- **WHAT IS REQUIRED**: Which lines of the entries contain the string "knee"? Copy each of them.

------------------------------------------------

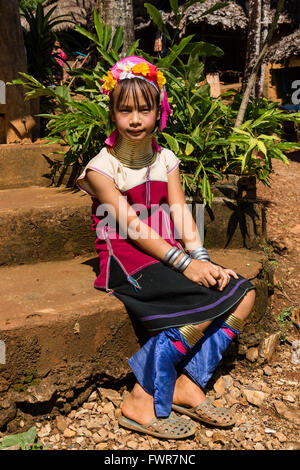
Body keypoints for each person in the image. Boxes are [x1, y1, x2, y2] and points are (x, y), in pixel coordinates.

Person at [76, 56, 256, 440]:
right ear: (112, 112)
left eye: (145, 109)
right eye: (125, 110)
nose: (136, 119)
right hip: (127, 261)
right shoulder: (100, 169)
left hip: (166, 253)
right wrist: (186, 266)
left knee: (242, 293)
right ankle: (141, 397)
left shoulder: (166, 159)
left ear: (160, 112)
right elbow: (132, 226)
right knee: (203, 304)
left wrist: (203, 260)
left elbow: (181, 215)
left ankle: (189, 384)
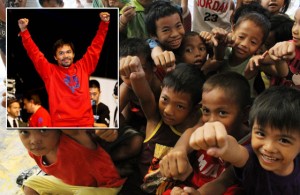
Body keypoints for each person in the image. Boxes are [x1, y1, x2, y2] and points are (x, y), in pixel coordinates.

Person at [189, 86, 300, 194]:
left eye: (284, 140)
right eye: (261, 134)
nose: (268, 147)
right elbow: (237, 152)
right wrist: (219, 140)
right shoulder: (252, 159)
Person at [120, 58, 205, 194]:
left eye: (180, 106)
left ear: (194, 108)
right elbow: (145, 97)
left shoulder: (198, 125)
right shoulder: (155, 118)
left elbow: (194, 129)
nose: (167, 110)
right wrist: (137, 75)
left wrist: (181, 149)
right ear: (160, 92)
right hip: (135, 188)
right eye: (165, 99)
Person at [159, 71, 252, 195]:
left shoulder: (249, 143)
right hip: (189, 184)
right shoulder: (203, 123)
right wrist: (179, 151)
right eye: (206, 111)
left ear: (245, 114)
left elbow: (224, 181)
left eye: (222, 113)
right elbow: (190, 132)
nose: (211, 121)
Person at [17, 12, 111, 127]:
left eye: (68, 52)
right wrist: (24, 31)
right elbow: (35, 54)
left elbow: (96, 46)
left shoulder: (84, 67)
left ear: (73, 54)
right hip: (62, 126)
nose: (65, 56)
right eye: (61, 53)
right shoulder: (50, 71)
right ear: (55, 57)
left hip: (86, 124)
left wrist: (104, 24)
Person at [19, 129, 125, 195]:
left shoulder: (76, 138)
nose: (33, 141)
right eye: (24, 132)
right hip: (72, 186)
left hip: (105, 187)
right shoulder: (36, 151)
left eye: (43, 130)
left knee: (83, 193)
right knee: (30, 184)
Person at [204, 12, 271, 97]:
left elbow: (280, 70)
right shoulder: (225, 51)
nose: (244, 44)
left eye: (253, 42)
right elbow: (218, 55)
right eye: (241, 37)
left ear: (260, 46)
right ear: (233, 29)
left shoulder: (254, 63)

------------------------------------------------

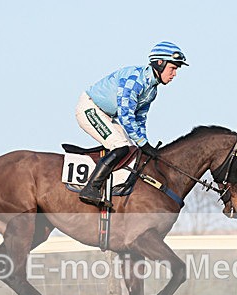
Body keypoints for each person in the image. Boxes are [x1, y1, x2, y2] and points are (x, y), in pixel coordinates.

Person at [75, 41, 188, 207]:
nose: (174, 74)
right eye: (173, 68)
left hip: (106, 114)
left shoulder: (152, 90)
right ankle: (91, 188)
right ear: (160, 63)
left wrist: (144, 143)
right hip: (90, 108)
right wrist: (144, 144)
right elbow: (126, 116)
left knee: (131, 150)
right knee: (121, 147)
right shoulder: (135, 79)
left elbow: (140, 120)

------------------------------------------------

- **SOLUTION**:
left knee: (242, 293)
right knee: (203, 304)
left knee: (83, 193)
right knee: (30, 184)
left knee: (131, 150)
right knee: (121, 147)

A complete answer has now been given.